Exercise data
***

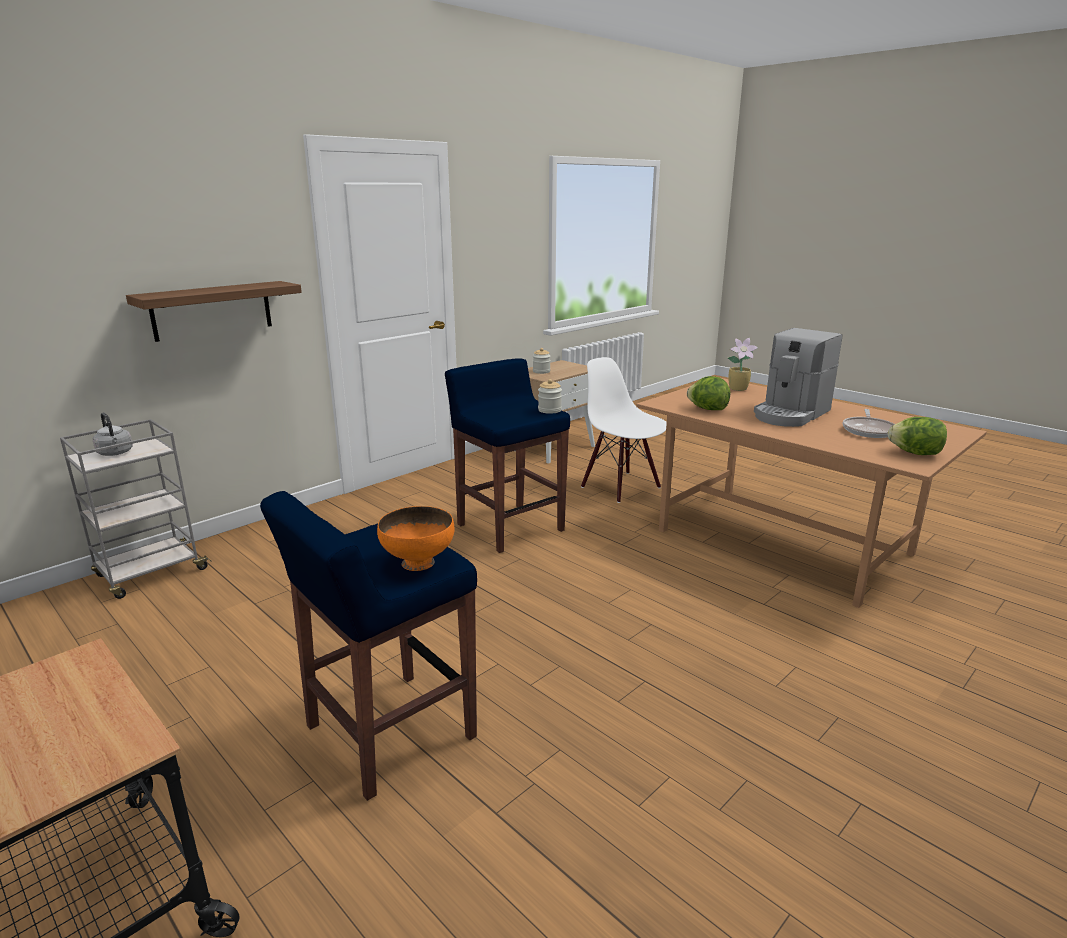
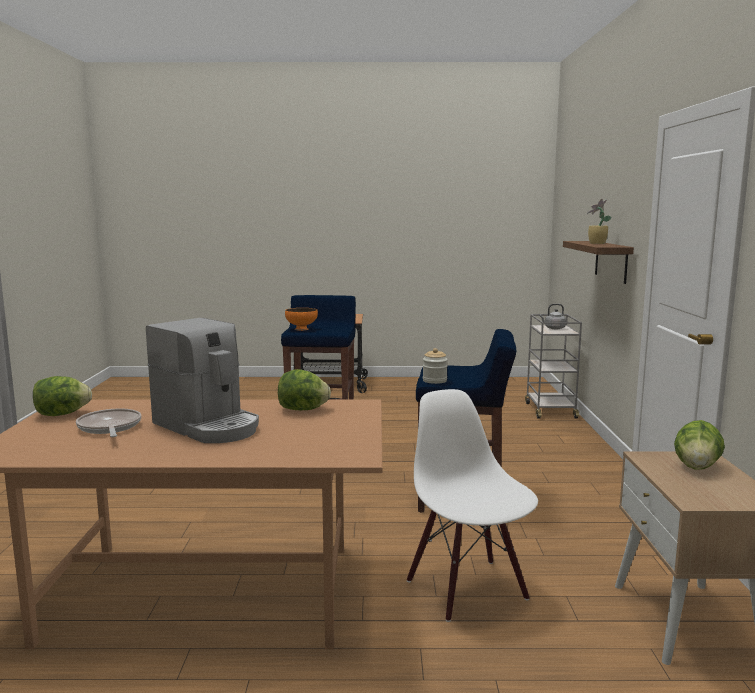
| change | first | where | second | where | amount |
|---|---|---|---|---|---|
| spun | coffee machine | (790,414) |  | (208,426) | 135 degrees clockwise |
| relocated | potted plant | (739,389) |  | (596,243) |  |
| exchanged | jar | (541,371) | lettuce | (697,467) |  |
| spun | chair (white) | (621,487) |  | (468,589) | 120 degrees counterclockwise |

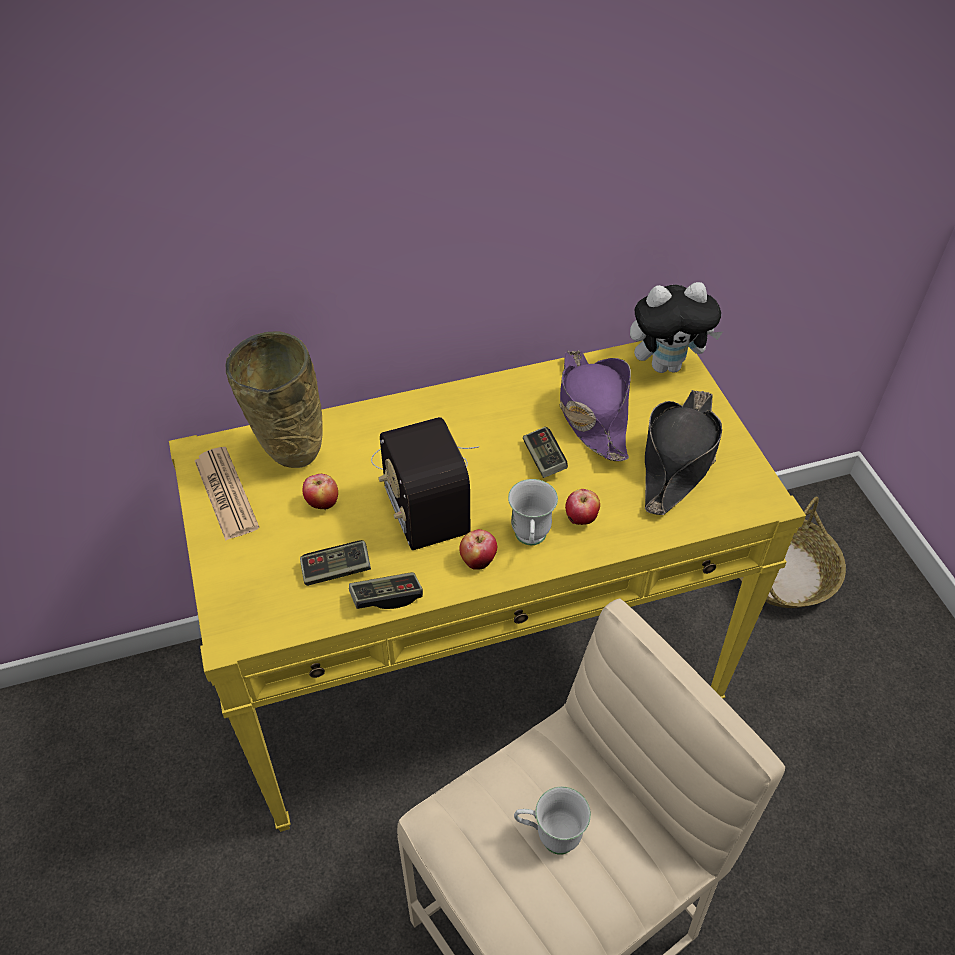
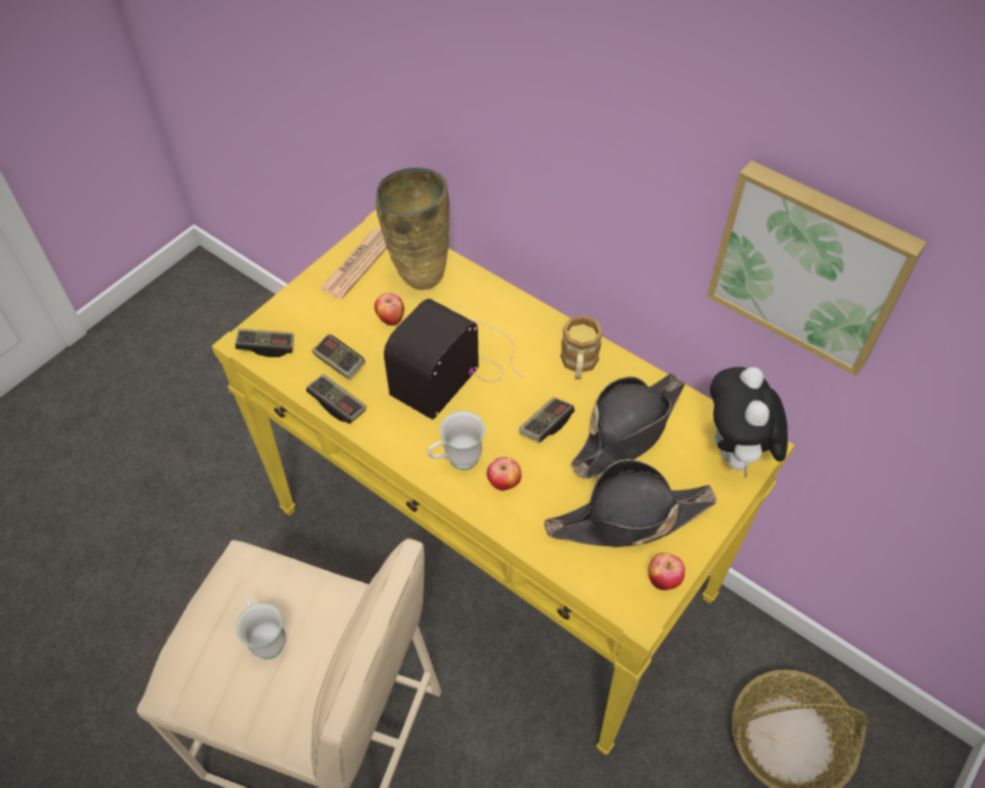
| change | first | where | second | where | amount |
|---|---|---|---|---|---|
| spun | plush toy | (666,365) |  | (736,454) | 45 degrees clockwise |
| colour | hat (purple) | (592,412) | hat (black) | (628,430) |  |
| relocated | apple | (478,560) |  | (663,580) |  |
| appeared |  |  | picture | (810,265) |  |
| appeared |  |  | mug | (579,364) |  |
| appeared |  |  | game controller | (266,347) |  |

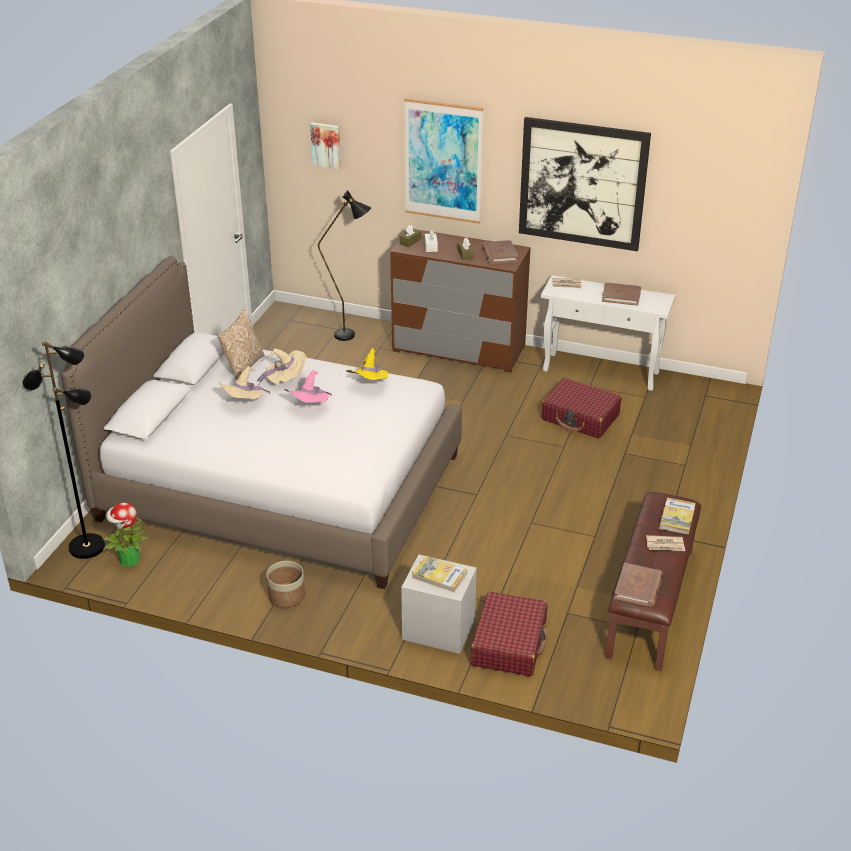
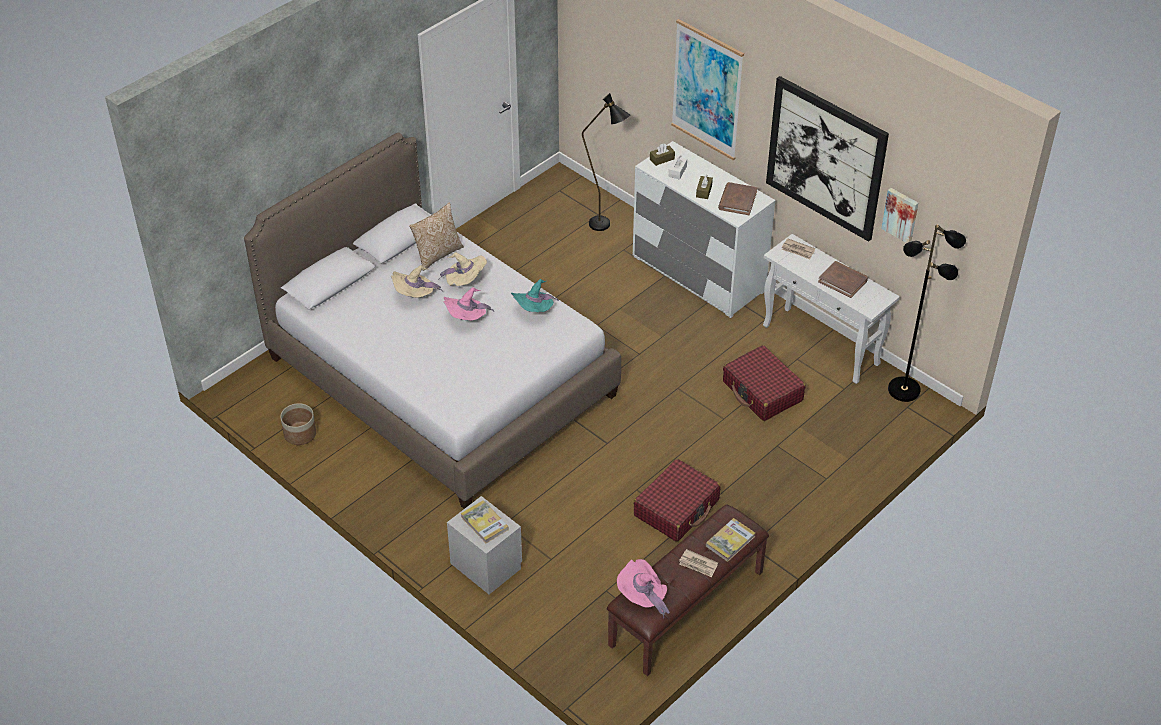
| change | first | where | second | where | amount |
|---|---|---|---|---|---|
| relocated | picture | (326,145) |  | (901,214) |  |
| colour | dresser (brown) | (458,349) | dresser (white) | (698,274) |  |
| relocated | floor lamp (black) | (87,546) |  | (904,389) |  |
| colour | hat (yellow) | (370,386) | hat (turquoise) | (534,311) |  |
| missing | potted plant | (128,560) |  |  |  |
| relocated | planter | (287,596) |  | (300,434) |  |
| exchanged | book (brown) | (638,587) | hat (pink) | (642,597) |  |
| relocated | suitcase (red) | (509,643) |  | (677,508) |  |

***

Now write out the data word for word, skipping every picture in it.

Task response
| change | first | where | second | where | amount |
|---|---|---|---|---|---|
| spun | coffee machine | (790,414) |  | (208,426) | 135 degrees clockwise |
| relocated | potted plant | (739,389) |  | (596,243) |  |
| exchanged | jar | (541,371) | lettuce | (697,467) |  |
| spun | chair (white) | (621,487) |  | (468,589) | 120 degrees counterclockwise |

| change | first | where | second | where | amount |
|---|---|---|---|---|---|
| spun | plush toy | (666,365) |  | (736,454) | 45 degrees clockwise |
| colour | hat (purple) | (592,412) | hat (black) | (628,430) |  |
| relocated | apple | (478,560) |  | (663,580) |  |
| appeared |  |  | picture | (810,265) |  |
| appeared |  |  | mug | (579,364) |  |
| appeared |  |  | game controller | (266,347) |  |

| change | first | where | second | where | amount |
|---|---|---|---|---|---|
| relocated | picture | (326,145) |  | (901,214) |  |
| colour | dresser (brown) | (458,349) | dresser (white) | (698,274) |  |
| relocated | floor lamp (black) | (87,546) |  | (904,389) |  |
| colour | hat (yellow) | (370,386) | hat (turquoise) | (534,311) |  |
| missing | potted plant | (128,560) |  |  |  |
| relocated | planter | (287,596) |  | (300,434) |  |
| exchanged | book (brown) | (638,587) | hat (pink) | (642,597) |  |
| relocated | suitcase (red) | (509,643) |  | (677,508) |  |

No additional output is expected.